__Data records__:
__________________________________________________
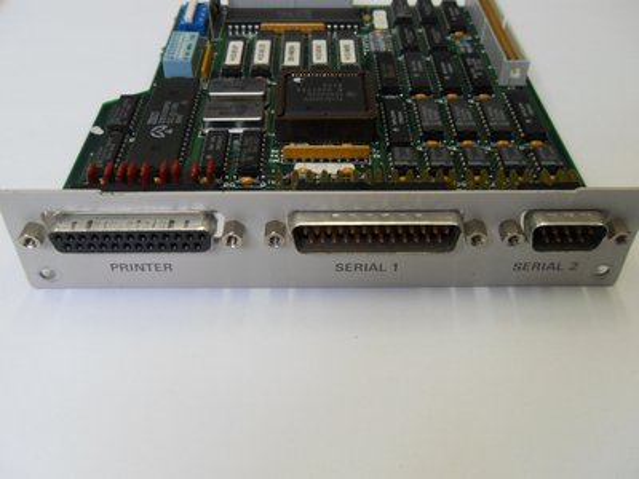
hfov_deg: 52.6
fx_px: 646
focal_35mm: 35
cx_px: 320
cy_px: 240
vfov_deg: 40.7
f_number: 3.5
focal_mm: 6.3
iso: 200
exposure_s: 1/30
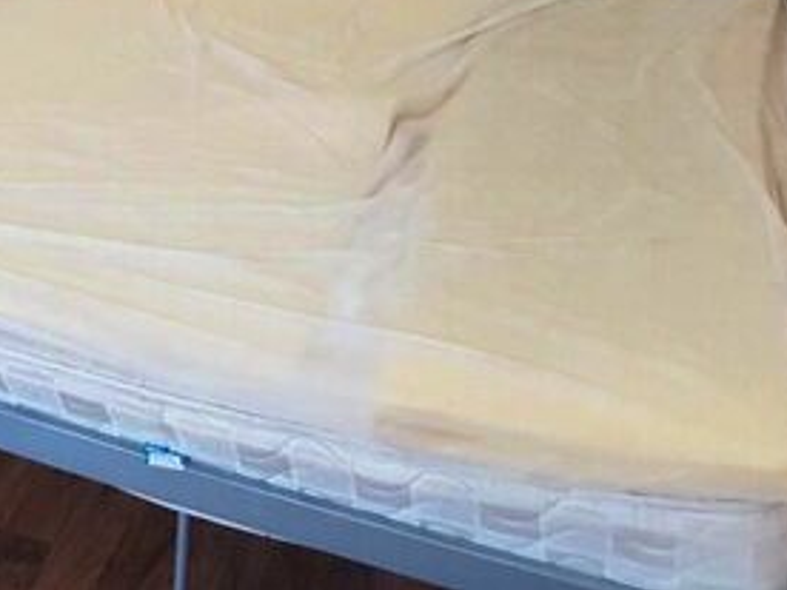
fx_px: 1501
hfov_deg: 27.5
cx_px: -20
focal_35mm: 66
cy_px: -155
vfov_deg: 20.5
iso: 200
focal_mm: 4.2
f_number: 1.7
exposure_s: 1/23
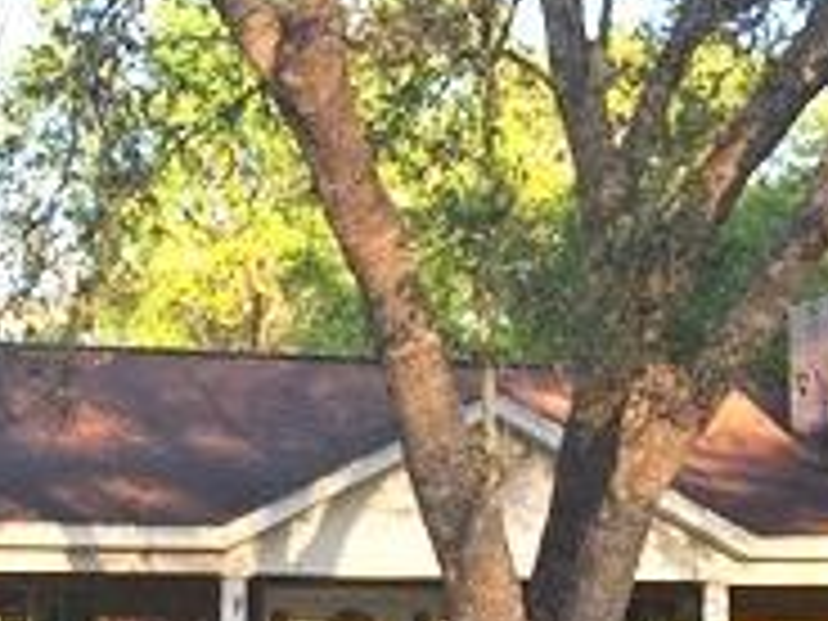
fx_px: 2416
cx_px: 315
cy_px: 508
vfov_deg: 14.6
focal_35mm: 101
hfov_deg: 19.4
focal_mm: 4.15
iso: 32
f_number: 2.2
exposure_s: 1/293
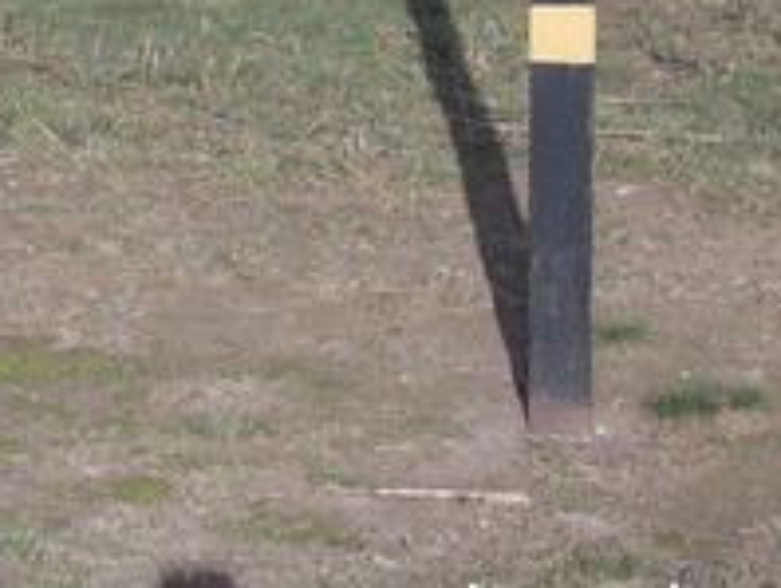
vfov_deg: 8.7
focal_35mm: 166
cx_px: 24
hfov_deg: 11.8
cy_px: -359
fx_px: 3750
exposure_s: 1/320
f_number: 6.5
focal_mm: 6.1
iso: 80
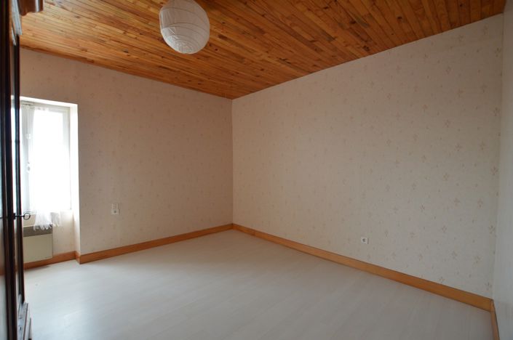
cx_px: 256
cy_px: 170
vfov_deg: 77.2
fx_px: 213
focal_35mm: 15
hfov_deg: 100.5
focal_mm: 10
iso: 400
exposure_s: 1/60
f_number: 4
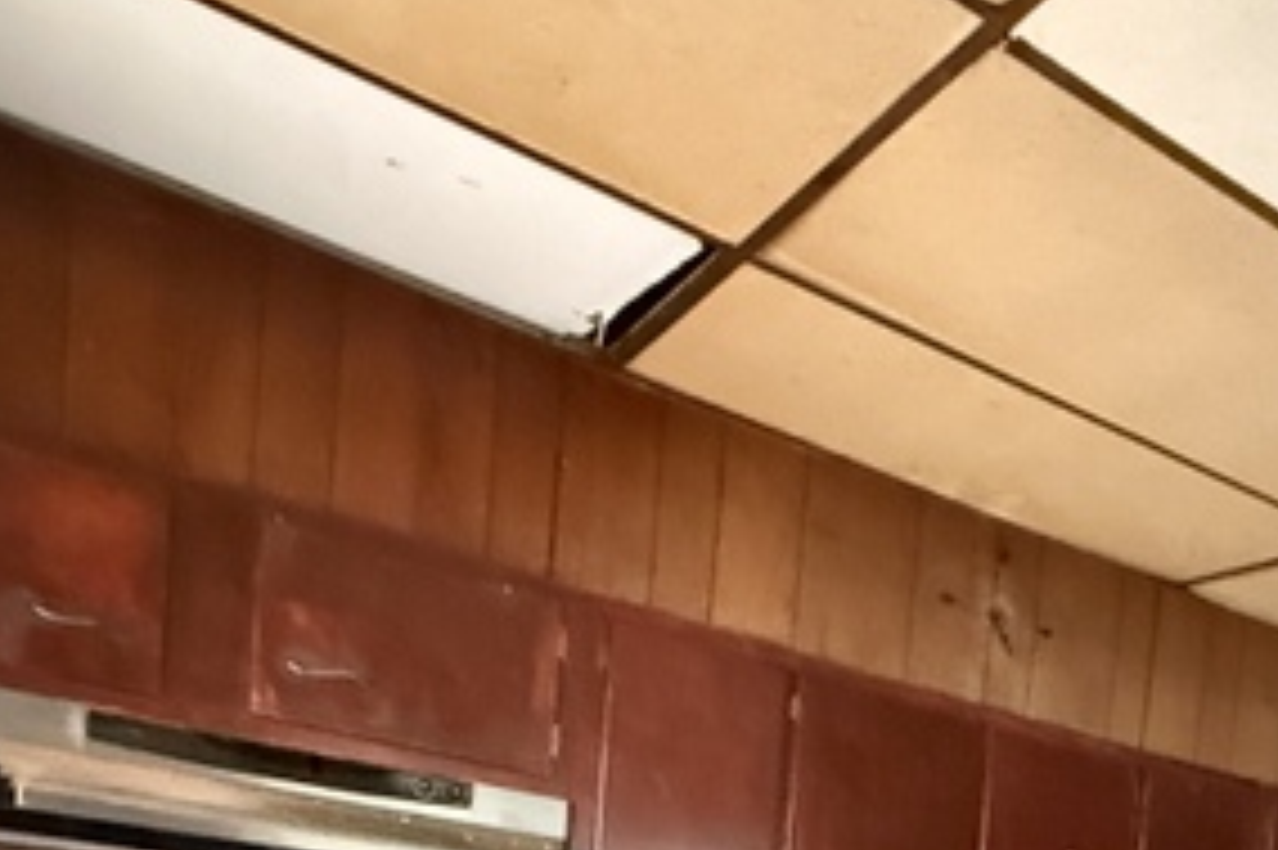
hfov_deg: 43.1
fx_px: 1455
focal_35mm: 41
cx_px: 1166
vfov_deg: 26.2
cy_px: 1183
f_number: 2.2
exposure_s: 1/60
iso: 1600
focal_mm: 2.22
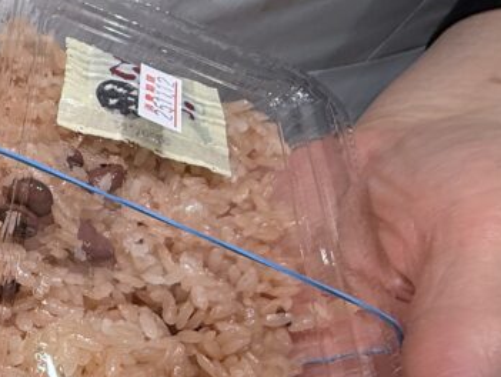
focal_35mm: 51
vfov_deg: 28.6
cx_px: -214
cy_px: 217
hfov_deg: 27.9
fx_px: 739
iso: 64
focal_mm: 2.22
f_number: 2.2
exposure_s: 1/233
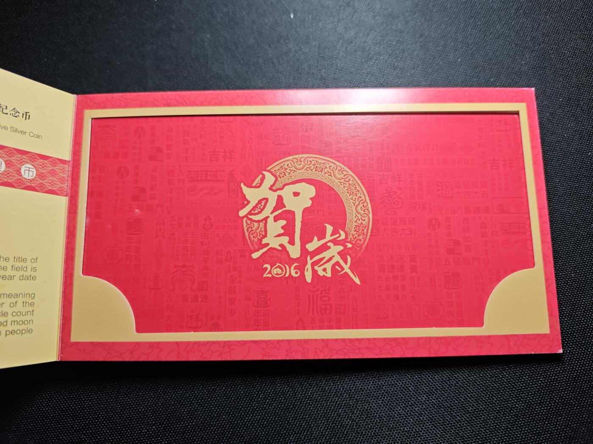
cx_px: 296
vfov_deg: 56.8
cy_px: 222
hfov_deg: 71.6
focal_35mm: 24
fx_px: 411
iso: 80
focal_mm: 5.84
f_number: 1.6
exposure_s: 1/100
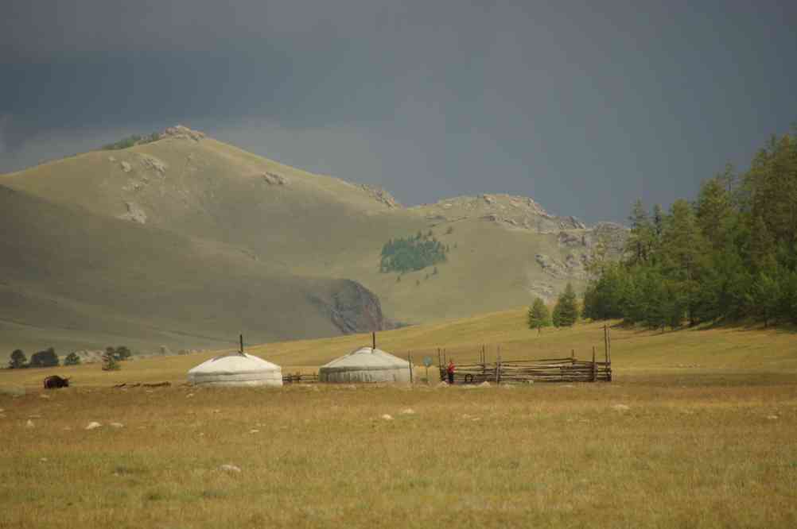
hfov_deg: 5.5
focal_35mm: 375
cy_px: 264
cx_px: 398
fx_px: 8294
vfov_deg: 3.7
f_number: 8
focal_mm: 250
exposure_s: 1/350
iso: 100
__________________________________________________
Set out every record exactly, images excluded.

hfov_deg: 52.6
fx_px: 646
focal_35mm: 35
cx_px: 320
cy_px: 240
vfov_deg: 40.7
f_number: 3.5
focal_mm: 6.3
iso: 200
exposure_s: 1/30
fx_px: 1501
hfov_deg: 27.5
cx_px: -20
focal_35mm: 66
cy_px: -155
vfov_deg: 20.5
iso: 200
focal_mm: 4.2
f_number: 1.7
exposure_s: 1/23
fx_px: 2416
cx_px: 315
cy_px: 508
vfov_deg: 14.6
focal_35mm: 101
hfov_deg: 19.4
focal_mm: 4.15
iso: 32
f_number: 2.2
exposure_s: 1/293
vfov_deg: 8.7
focal_35mm: 166
cx_px: 24
hfov_deg: 11.8
cy_px: -359
fx_px: 3750
exposure_s: 1/320
f_number: 6.5
focal_mm: 6.1
iso: 80
cx_px: 256
cy_px: 170
vfov_deg: 77.2
fx_px: 213
focal_35mm: 15
hfov_deg: 100.5
focal_mm: 10
iso: 400
exposure_s: 1/60
f_number: 4
hfov_deg: 43.1
fx_px: 1455
focal_35mm: 41
cx_px: 1166
vfov_deg: 26.2
cy_px: 1183
f_number: 2.2
exposure_s: 1/60
iso: 1600
focal_mm: 2.22
focal_35mm: 51
vfov_deg: 28.6
cx_px: -214
cy_px: 217
hfov_deg: 27.9
fx_px: 739
iso: 64
focal_mm: 2.22
f_number: 2.2
exposure_s: 1/233
cx_px: 296
vfov_deg: 56.8
cy_px: 222
hfov_deg: 71.6
focal_35mm: 24
fx_px: 411
iso: 80
focal_mm: 5.84
f_number: 1.6
exposure_s: 1/100
hfov_deg: 5.5
focal_35mm: 375
cy_px: 264
cx_px: 398
fx_px: 8294
vfov_deg: 3.7
f_number: 8
focal_mm: 250
exposure_s: 1/350
iso: 100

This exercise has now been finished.